Daimî üyeler tarafından sahip olunan veto yetkisinin yerine "çift çoğunluk" sisteminin getirilmesi veya daha geniş bir ülke yelpazesinin uluslararası karar alma süreçlerine dahil edilmesi, görüş bildirmesi ve katkı vermesine imkân sağlayacak bir mekanizmanın inşası teklif ve düşüncemizdir.

Netenyahu vakti ve saati geldiğinde Lahey’de yargılanacaktır.

Lekeli ismi tarihe katil ve soykırımcı olarak geçecektir.

İsrail halkı Netenyahu’nun şiddet politikalarından oldukça rahatsızdır.

Bu cani mutlaka görevden uzaklaştırılmalı, barış yanlısı ve iki devletli çözüme müzahir yeni bir yönetimin tezahürü behemehâl gerçekleşmelidir.

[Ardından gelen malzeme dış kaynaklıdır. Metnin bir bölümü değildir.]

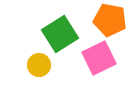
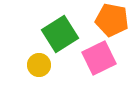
orange pentagon: moved 2 px right
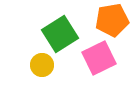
orange pentagon: rotated 20 degrees counterclockwise
yellow circle: moved 3 px right
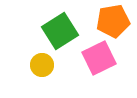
orange pentagon: moved 1 px right, 1 px down
green square: moved 3 px up
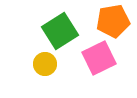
yellow circle: moved 3 px right, 1 px up
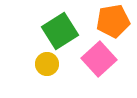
pink square: moved 1 px down; rotated 16 degrees counterclockwise
yellow circle: moved 2 px right
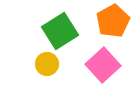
orange pentagon: rotated 20 degrees counterclockwise
pink square: moved 4 px right, 6 px down
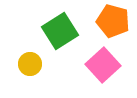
orange pentagon: rotated 28 degrees counterclockwise
yellow circle: moved 17 px left
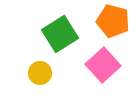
green square: moved 3 px down
yellow circle: moved 10 px right, 9 px down
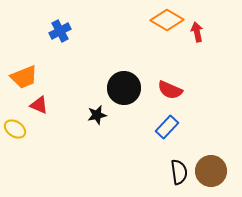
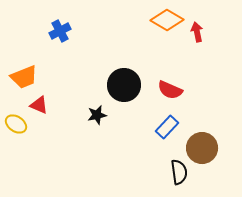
black circle: moved 3 px up
yellow ellipse: moved 1 px right, 5 px up
brown circle: moved 9 px left, 23 px up
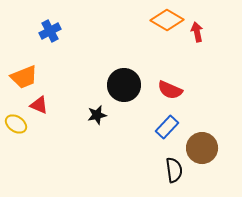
blue cross: moved 10 px left
black semicircle: moved 5 px left, 2 px up
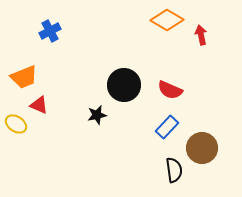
red arrow: moved 4 px right, 3 px down
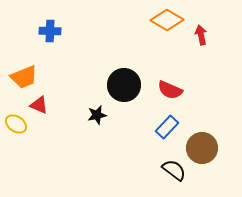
blue cross: rotated 30 degrees clockwise
black semicircle: rotated 45 degrees counterclockwise
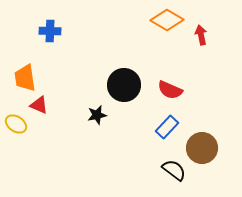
orange trapezoid: moved 1 px right, 1 px down; rotated 104 degrees clockwise
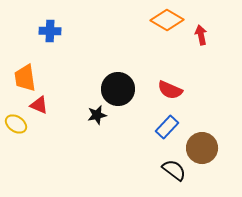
black circle: moved 6 px left, 4 px down
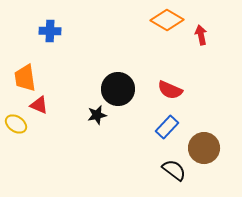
brown circle: moved 2 px right
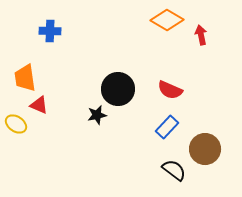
brown circle: moved 1 px right, 1 px down
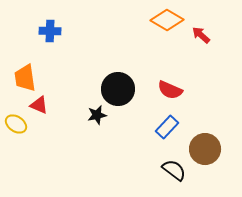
red arrow: rotated 36 degrees counterclockwise
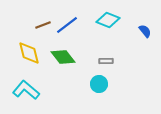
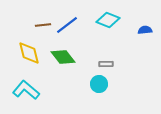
brown line: rotated 14 degrees clockwise
blue semicircle: moved 1 px up; rotated 56 degrees counterclockwise
gray rectangle: moved 3 px down
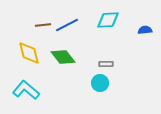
cyan diamond: rotated 25 degrees counterclockwise
blue line: rotated 10 degrees clockwise
cyan circle: moved 1 px right, 1 px up
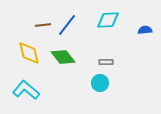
blue line: rotated 25 degrees counterclockwise
gray rectangle: moved 2 px up
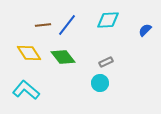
blue semicircle: rotated 40 degrees counterclockwise
yellow diamond: rotated 20 degrees counterclockwise
gray rectangle: rotated 24 degrees counterclockwise
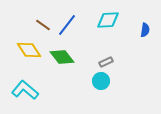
brown line: rotated 42 degrees clockwise
blue semicircle: rotated 144 degrees clockwise
yellow diamond: moved 3 px up
green diamond: moved 1 px left
cyan circle: moved 1 px right, 2 px up
cyan L-shape: moved 1 px left
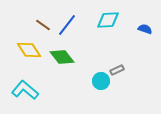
blue semicircle: moved 1 px up; rotated 80 degrees counterclockwise
gray rectangle: moved 11 px right, 8 px down
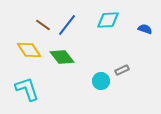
gray rectangle: moved 5 px right
cyan L-shape: moved 2 px right, 1 px up; rotated 32 degrees clockwise
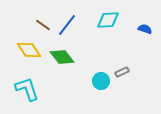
gray rectangle: moved 2 px down
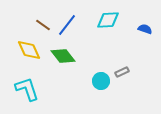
yellow diamond: rotated 10 degrees clockwise
green diamond: moved 1 px right, 1 px up
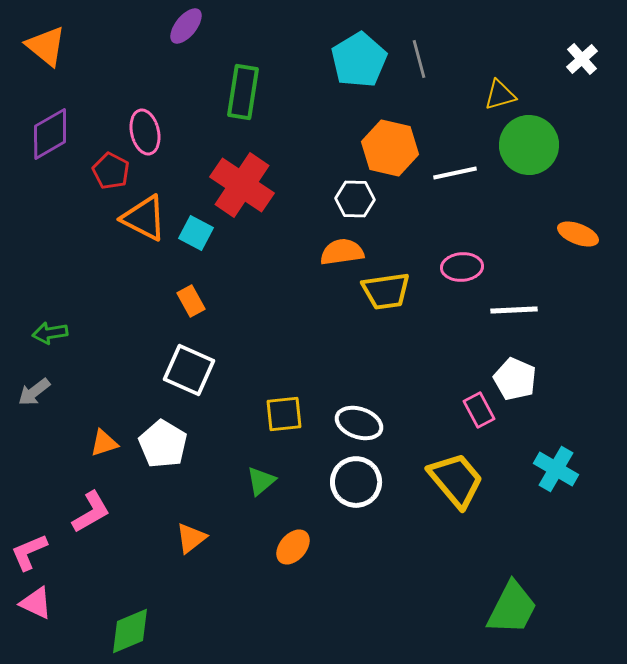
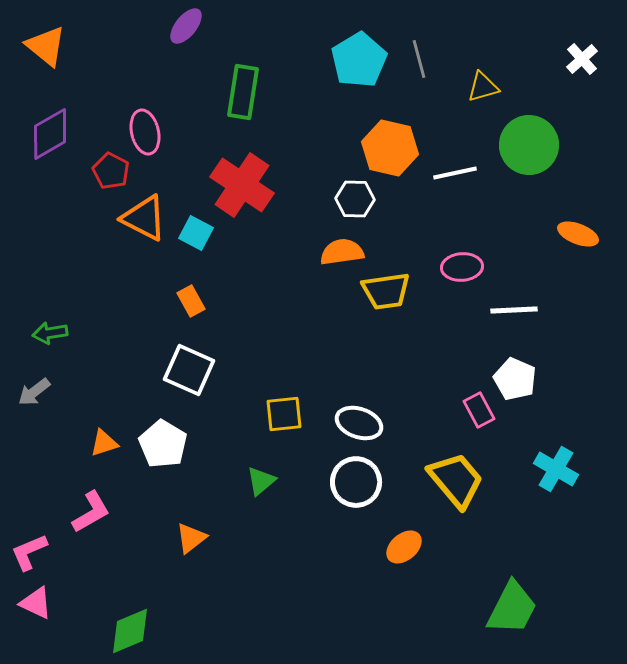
yellow triangle at (500, 95): moved 17 px left, 8 px up
orange ellipse at (293, 547): moved 111 px right; rotated 9 degrees clockwise
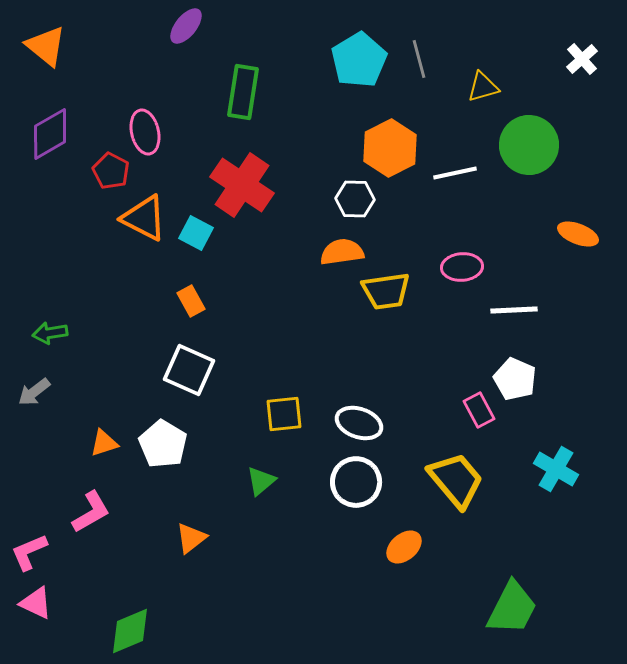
orange hexagon at (390, 148): rotated 20 degrees clockwise
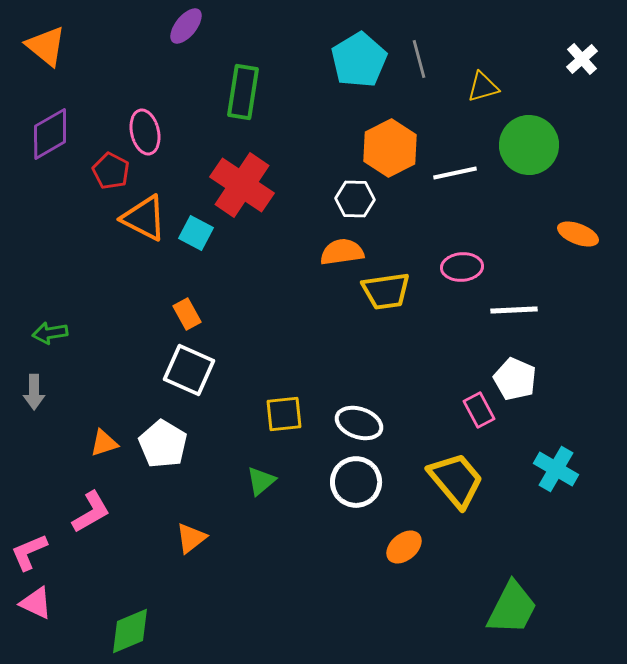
orange rectangle at (191, 301): moved 4 px left, 13 px down
gray arrow at (34, 392): rotated 52 degrees counterclockwise
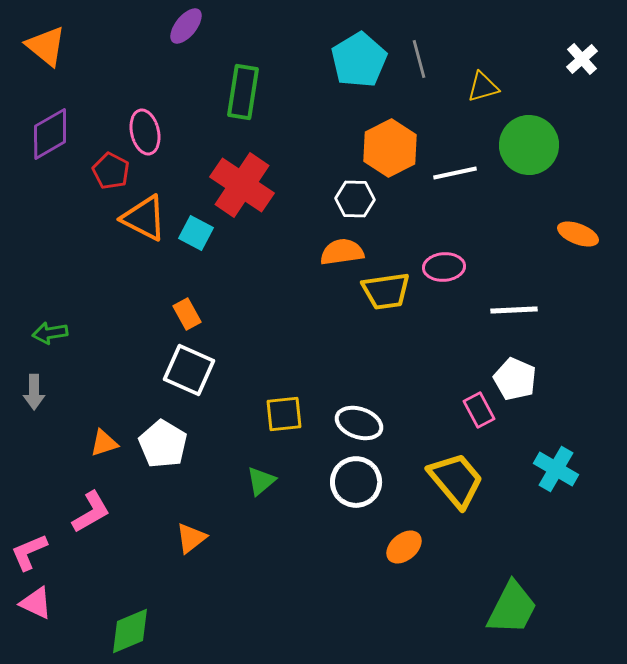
pink ellipse at (462, 267): moved 18 px left
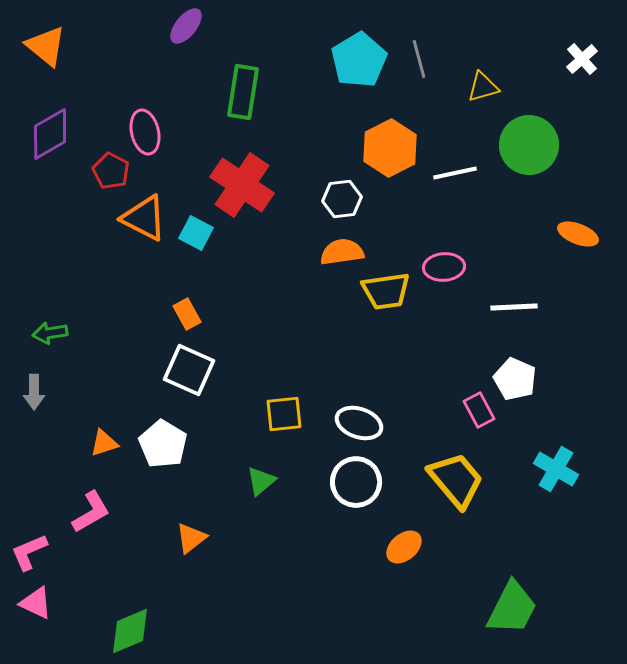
white hexagon at (355, 199): moved 13 px left; rotated 9 degrees counterclockwise
white line at (514, 310): moved 3 px up
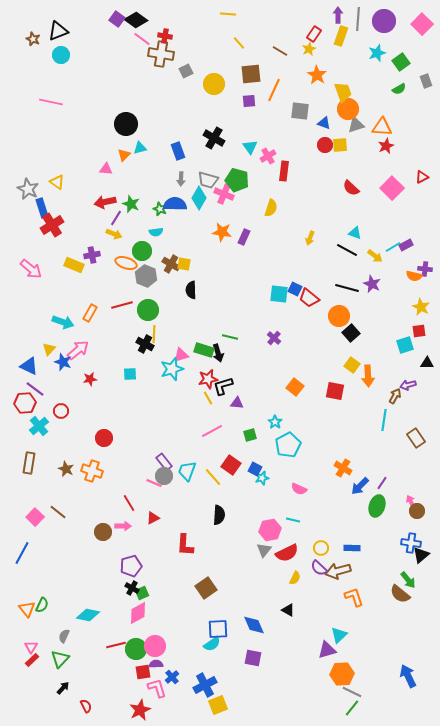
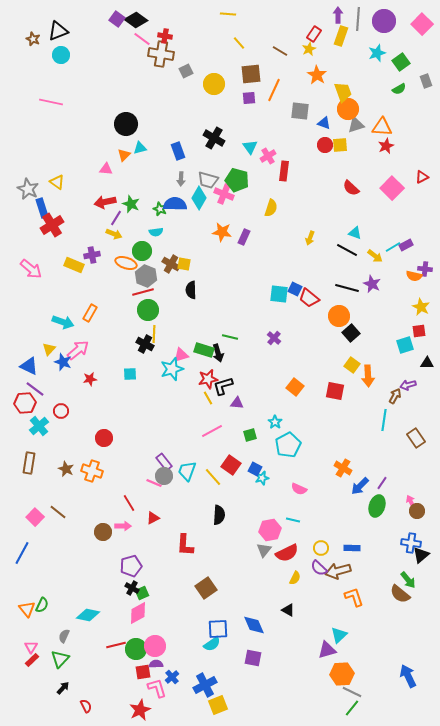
purple square at (249, 101): moved 3 px up
red line at (122, 305): moved 21 px right, 13 px up
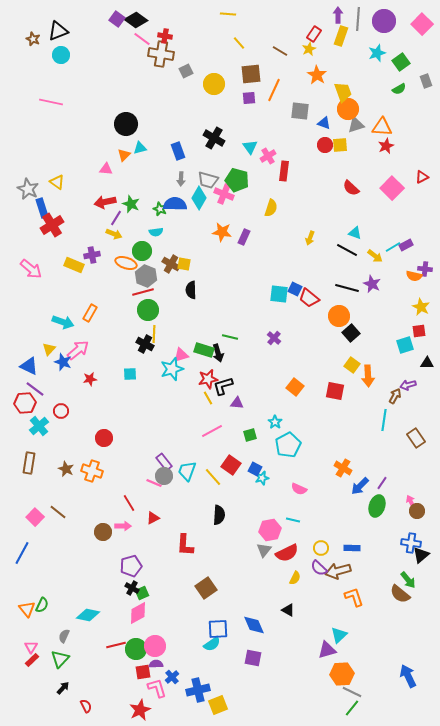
blue cross at (205, 685): moved 7 px left, 5 px down; rotated 15 degrees clockwise
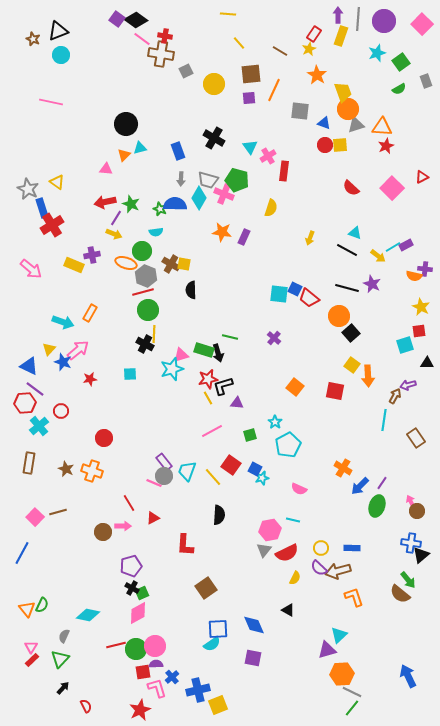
yellow arrow at (375, 256): moved 3 px right
brown line at (58, 512): rotated 54 degrees counterclockwise
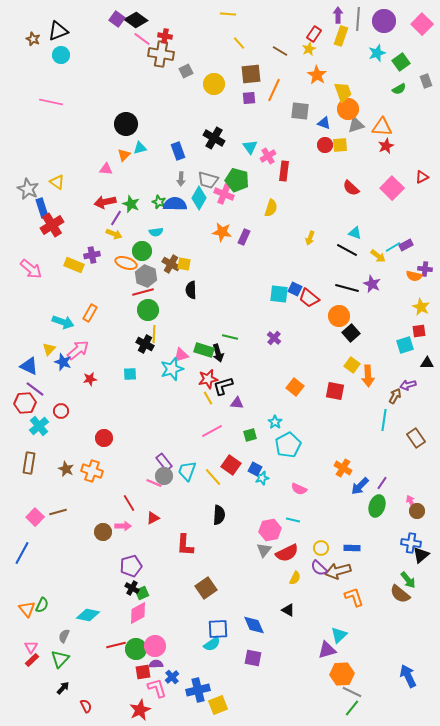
green star at (160, 209): moved 1 px left, 7 px up
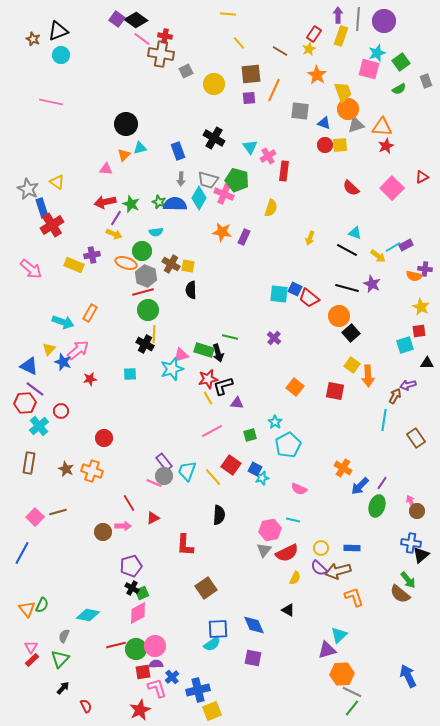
pink square at (422, 24): moved 53 px left, 45 px down; rotated 30 degrees counterclockwise
yellow square at (184, 264): moved 4 px right, 2 px down
yellow square at (218, 705): moved 6 px left, 6 px down
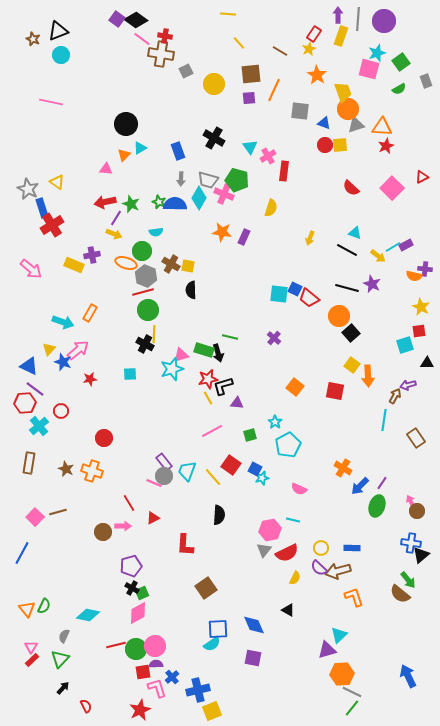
cyan triangle at (140, 148): rotated 16 degrees counterclockwise
green semicircle at (42, 605): moved 2 px right, 1 px down
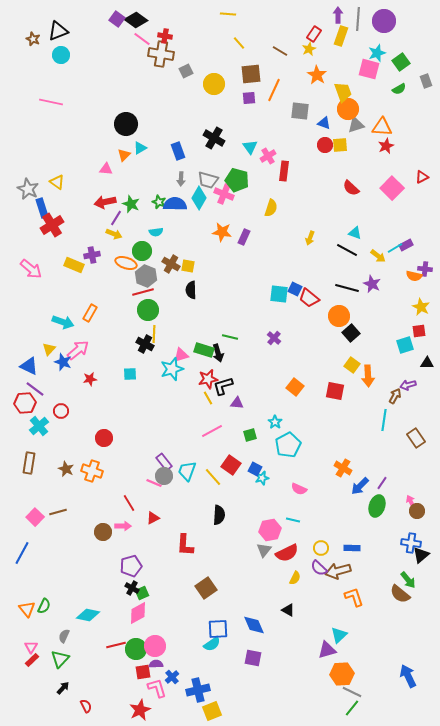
cyan line at (393, 247): moved 2 px right, 1 px down
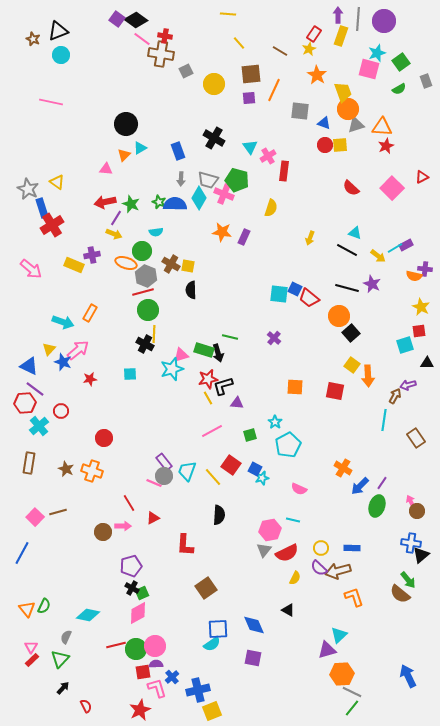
orange square at (295, 387): rotated 36 degrees counterclockwise
gray semicircle at (64, 636): moved 2 px right, 1 px down
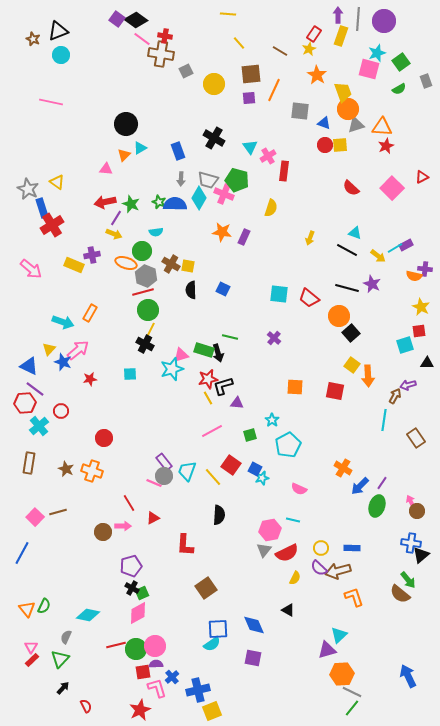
blue square at (295, 289): moved 72 px left
yellow line at (154, 334): moved 4 px left, 3 px up; rotated 24 degrees clockwise
cyan star at (275, 422): moved 3 px left, 2 px up
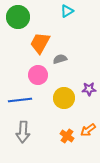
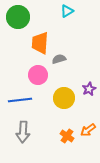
orange trapezoid: rotated 25 degrees counterclockwise
gray semicircle: moved 1 px left
purple star: rotated 24 degrees counterclockwise
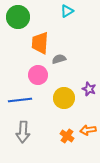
purple star: rotated 24 degrees counterclockwise
orange arrow: rotated 28 degrees clockwise
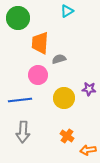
green circle: moved 1 px down
purple star: rotated 16 degrees counterclockwise
orange arrow: moved 20 px down
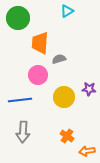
yellow circle: moved 1 px up
orange arrow: moved 1 px left, 1 px down
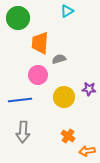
orange cross: moved 1 px right
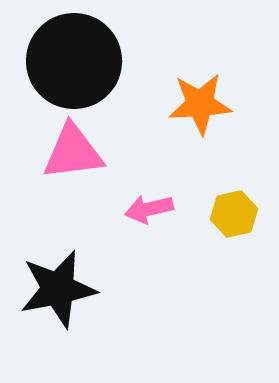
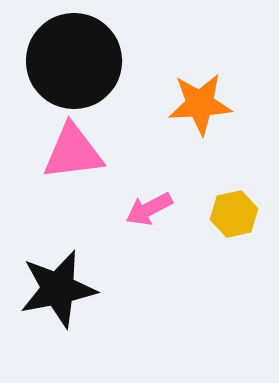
pink arrow: rotated 15 degrees counterclockwise
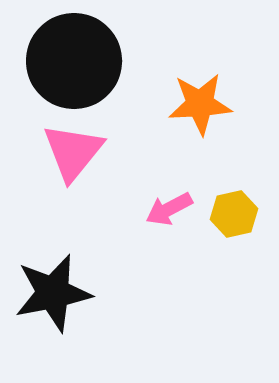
pink triangle: rotated 44 degrees counterclockwise
pink arrow: moved 20 px right
black star: moved 5 px left, 4 px down
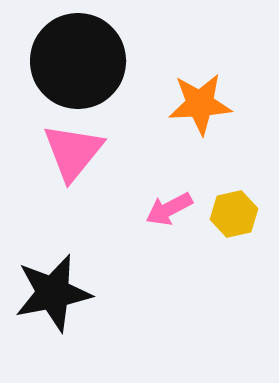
black circle: moved 4 px right
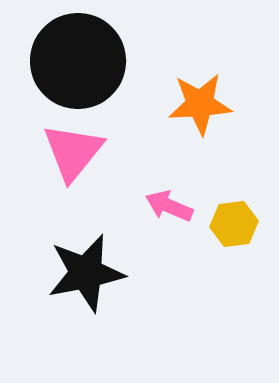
pink arrow: moved 3 px up; rotated 51 degrees clockwise
yellow hexagon: moved 10 px down; rotated 6 degrees clockwise
black star: moved 33 px right, 20 px up
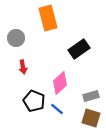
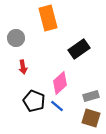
blue line: moved 3 px up
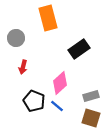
red arrow: rotated 24 degrees clockwise
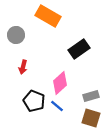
orange rectangle: moved 2 px up; rotated 45 degrees counterclockwise
gray circle: moved 3 px up
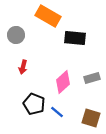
black rectangle: moved 4 px left, 11 px up; rotated 40 degrees clockwise
pink diamond: moved 3 px right, 1 px up
gray rectangle: moved 1 px right, 18 px up
black pentagon: moved 3 px down
blue line: moved 6 px down
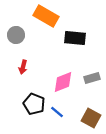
orange rectangle: moved 2 px left
pink diamond: rotated 20 degrees clockwise
brown square: rotated 12 degrees clockwise
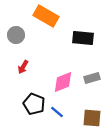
black rectangle: moved 8 px right
red arrow: rotated 16 degrees clockwise
brown square: moved 1 px right; rotated 24 degrees counterclockwise
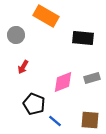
blue line: moved 2 px left, 9 px down
brown square: moved 2 px left, 2 px down
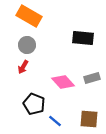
orange rectangle: moved 17 px left
gray circle: moved 11 px right, 10 px down
pink diamond: rotated 70 degrees clockwise
brown square: moved 1 px left, 1 px up
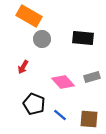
gray circle: moved 15 px right, 6 px up
gray rectangle: moved 1 px up
blue line: moved 5 px right, 6 px up
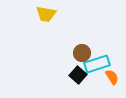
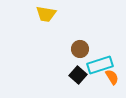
brown circle: moved 2 px left, 4 px up
cyan rectangle: moved 3 px right, 1 px down
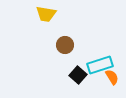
brown circle: moved 15 px left, 4 px up
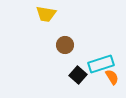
cyan rectangle: moved 1 px right, 1 px up
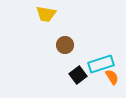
black square: rotated 12 degrees clockwise
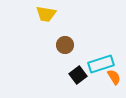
orange semicircle: moved 2 px right
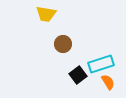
brown circle: moved 2 px left, 1 px up
orange semicircle: moved 6 px left, 5 px down
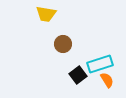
cyan rectangle: moved 1 px left
orange semicircle: moved 1 px left, 2 px up
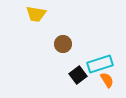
yellow trapezoid: moved 10 px left
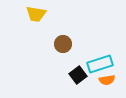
orange semicircle: rotated 112 degrees clockwise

1967 sınırları kapsamında, başkenti Doğu Kudüs olan, bağımsız, coğrafi ve siyasi bütünlüğünü elde etmiş bir Filistin devletinin kurulması bölge ve dünya barışı adına mecburiyettir.

Bunun dışında bir başka seçenek imkansızdır ve hatta zulme ortaklıktır.

Türkiye, 7 Ekim’den itibaren tarihin, insani ve İslami değerlerin tarafında yerini almış; çok boyutlu, aktif ve sürdürülebilir temaslarla ateşkes ve barış ortamının yeşermesi için mücadele etmiştir.

Sayın Cumhurbaşkanımızın ve ilgili bakanlarımızın emeklerini yok saymak, geceli gündüzlü çalışmalarını inkar etmek, açık açık söylüyorum, nankörlük ve namertliktir.

Ne tuhaf, ne garip, ne üzücü bir hezeyandır ki, Netenyahu başta olmak üzere, İsrail hükümetinde görev alan bakanlar ne diyorsa, üç aşağı beş yukarı aynısını ülkemizde de dile getiren istismarcılar bulunmaktadır.

Mirasyedilerin Filistin konusunda cephe açıp Türkiye’yi suçlaması, jet yakıt satıldığını iddia edip Kürecik sakızı çiğnemeleri utanç duvarı gibi karşımızdadır.

Soyadının ağırlığını taşımaktan aciz olanların nerede durduğunu, kimlere ve nerelere hizmet ettiğini, çıkarları uğruna nasıl da şuur kaybına uğradıklarını kuşkusuz herkes bilecek ve öğrenecektir.

Üç-beş belediye almak, siyasi ikbal ve ihtiraslarını tatmin etmek maksadıyla her türlü kılığa girenleri inanıyorum ki milletimiz hoş görmeyecek, Allah da affetmeyecektir.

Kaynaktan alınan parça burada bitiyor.